I have a problem with embedded memory regions (and embedded objects in
general) because:
- they are making state structs unnecessarily crowded obscuring what
should really be there
- leaving the fields to store these memory regions in the parent classes
and the QOM way of lifetime management unused
- exposes internal object implementation to the outside
which is against encapsulation and reuse of object oriented design.
Therefore, I consider embedded memory regions as a hack to solve leaks
because the intended and documented way of using reference counting to
manage the lifetime of these regions cannot be used due to missing API to
instantiate them in a way so it works. This series tries to resolve that
not add new principle or standard.
I'm very reluctant to create a whole new
set of APIs which handles MRs in a non-standard way (i.e.
"QOM object has a pointer to MR rather than embedding it")
But this is the standard and documented way if you read the life cycle
section of the memory docs and the embedded regions became more used
instead of resolving this problem in the way it was originaly intended.
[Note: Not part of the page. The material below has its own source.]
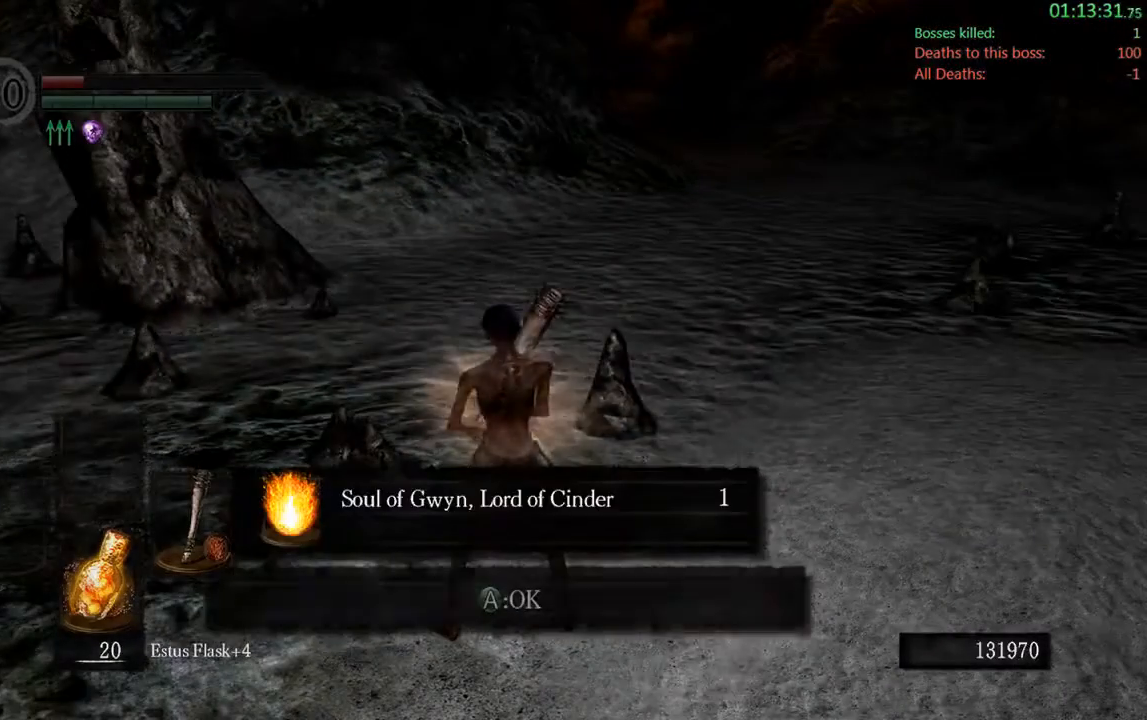
{"dt_ms": 500, "buttons": ["A"], "left_stick": "center", "right_stick": "center", "events": [[467, "A", "down"]]}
The QOM subclass does not store a pointer to these as it's not needed,
they are managed by QOM so they are created and can be forgotten about
without littering the state struct with fields never used in the object
methods just to manage the memory that QOM could already manage. (The
parent sysbus or PCI class keeps a pointer when registering them as
regions and Object stores them as a child but that's already there and
needed for those classes not the subclass so we can avoid duplicating it
in the subclass.)
and leaves the existing ones alone. QEMU already has way too
many situations where we have multiple different APIs that can
be used to do something and incomplete transitions from the
old one to the new one.
This series does not convert everything but opens the way to do that and
simplify objects by only storing things in the state that are really
needed by the object and let QOM manage what it can. I'd really like to
avoid having a list of unused stuff in the state struct just because I
can't use something that works and documented just no API to actually use
it. Cf. sii3112 state after this series:
struct SiI3112PCIState {
PCIIDEState i;
SiI3112Regs regs[2];
};
vs. your standard:
struct SiI3112PCIState {
PCIIDEState i;
MemoryRegion mmio;
MemoryRegion bar0;
MemoryRegion bar1;
MemoryRegion bar2;
MemoryRegion bar3;
MemoryRegion bar4;
SiI3112Regs regs[2];
};
First I thought we could use object_new then memory_region_init but it
turns out that does not work because memory_region_init calls
object_initialize which removes the free function installed by object_new
and since there's no other way to set it other than by calling object_new
a split init like in macOS (i.e. alloc+init) is also not possible so a new
set of memory_region_new functions seem to be the easiest way to use it as
intended and avoid changing every user of memory_region_init functions.
As mentioned in the docs and cover letter both set of functions are useful
in different situations and they are otherwise the same so it would not
make the API much more complex as these are basically variants of one set
of functions only differing in dynamically allocating object or
initialising pre-allocated object that are not managed by QOM (which is
what the embedded objects do: take object out from QOM and let the
subclass manage it instead of using the infrastructure that's already
there for it). If you go the embedded way then the registering memory
regions as children should be removed and everything converted to use
embedded regions but I don't think that would be an improvement.